Exercise text -

May I make a few clarifications?

The (Anglican) Cathedral's Lady Chapel, or 'Shrewsbury Chapel', formerly had a screened-off space at the East end, where now the pre-Reformation altar again stands, which was said to belong to the Duke of Nolfolk (and before that, the Earls of Shrewsbury). As Lord of the Manor, he probably had legal obligations towards the upkeep of the whole of the church's east end, but I doubt whether that was enforced. I don't believe that interments were made in the chapel during the period that the Dukes professed Catholicism, nor have I heard of marriages being celebrated there, either before or after the 1753 Marriage Act.

From then until 1837 (the implementation of the 1836 Marriage Act) no marriage in England was considered valid (with the exceptions as mentioned by others) unless solemnised in an Anglican church, by an Anglican priest. I have tried to research the families of John Curr (1756-1823) and his brother George (my ancestor), and it seems that the usual practice was that a wedding ceremony was celebrated in the Norfolk St Chapel (which was completely rebuilt in 1816), then, possibly on the next day, an Anglican service was held in the Parish Church (now Cathedral), and afterwards a reception was held, to which the clergy of both churches were invited. The second service was the one that counted in English Law, but the first was required to satisfy RC Canon Law.

Entries shown -

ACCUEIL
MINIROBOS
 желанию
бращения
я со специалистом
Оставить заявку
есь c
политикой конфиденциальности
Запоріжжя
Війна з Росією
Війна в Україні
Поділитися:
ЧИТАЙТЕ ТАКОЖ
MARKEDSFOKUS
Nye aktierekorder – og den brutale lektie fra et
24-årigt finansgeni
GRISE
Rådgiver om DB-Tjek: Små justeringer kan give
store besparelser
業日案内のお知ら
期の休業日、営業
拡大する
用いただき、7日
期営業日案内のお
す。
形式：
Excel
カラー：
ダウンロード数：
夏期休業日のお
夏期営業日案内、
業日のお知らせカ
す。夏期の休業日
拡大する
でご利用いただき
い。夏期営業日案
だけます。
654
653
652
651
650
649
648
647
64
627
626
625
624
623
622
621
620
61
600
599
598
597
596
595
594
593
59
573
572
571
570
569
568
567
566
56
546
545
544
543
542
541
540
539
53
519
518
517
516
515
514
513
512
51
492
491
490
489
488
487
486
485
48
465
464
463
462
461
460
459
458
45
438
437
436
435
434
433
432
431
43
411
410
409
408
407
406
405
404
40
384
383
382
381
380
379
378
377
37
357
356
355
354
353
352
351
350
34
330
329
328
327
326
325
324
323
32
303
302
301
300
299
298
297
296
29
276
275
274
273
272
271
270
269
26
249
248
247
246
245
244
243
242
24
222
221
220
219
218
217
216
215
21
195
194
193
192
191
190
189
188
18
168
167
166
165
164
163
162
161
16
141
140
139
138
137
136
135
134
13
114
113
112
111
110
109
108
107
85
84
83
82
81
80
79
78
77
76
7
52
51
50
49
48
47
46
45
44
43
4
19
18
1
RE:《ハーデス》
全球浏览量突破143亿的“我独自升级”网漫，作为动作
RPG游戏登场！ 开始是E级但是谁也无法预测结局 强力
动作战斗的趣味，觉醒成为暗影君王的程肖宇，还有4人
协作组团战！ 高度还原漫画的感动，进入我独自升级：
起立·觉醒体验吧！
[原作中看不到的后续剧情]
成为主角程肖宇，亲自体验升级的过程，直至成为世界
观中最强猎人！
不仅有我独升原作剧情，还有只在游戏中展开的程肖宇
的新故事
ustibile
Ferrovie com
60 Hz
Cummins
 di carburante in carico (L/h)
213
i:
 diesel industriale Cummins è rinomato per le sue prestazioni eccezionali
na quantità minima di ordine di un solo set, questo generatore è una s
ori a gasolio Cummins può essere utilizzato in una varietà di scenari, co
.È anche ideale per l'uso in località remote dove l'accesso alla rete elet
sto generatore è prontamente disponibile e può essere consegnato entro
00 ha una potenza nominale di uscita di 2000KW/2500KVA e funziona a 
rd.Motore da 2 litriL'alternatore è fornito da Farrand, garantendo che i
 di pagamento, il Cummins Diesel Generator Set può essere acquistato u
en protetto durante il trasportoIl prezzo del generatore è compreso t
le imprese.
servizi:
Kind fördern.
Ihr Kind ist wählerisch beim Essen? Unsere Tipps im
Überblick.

Exercises to complete -
1. List every four-digit year that appears in the post about the Lady Chapel and marriage practice, in the order they occur.
2. According to the post about the Lady Chapel and marriage practice, in what year was the Norfolk St Chapel completely rebuilt?
3. Resume the post about the Lady Chapel and marriage practice after its last sentence.

Answers -
1. 1753, 1837, 1836, 1756, 1823, 1816

2. 1816

3.
John Curr, who was for many years the Supervisor of the Duke's Sheffield collieries, was also partly responsible for the building of the Chapel of Our Lady, of which the Sheffield Archives have an engraving print (not a photograph, I think). His acquisition of extra land, to provide a small churchyard, also enabled the construction, 30 years later, of the present (Cathedral) Church of St Marie. Unfortunately, in that construction, John Curr's grave was subsumed into the new church (designed by Curr's son-in-law's first cousin), but until the past forty years or so, an inscription was said to be visible in the porch.

On the 26th January, the day before the bicentenary of the Engineer's death, I left a framed copy of that inscription (translated from the Latin of John's son, the Revd Joseph Curr), propped up in the porch. As far as I know, it's still there.

Geoffrey White
(Retired Rector of Norton).

Re: RC Cathedral and information.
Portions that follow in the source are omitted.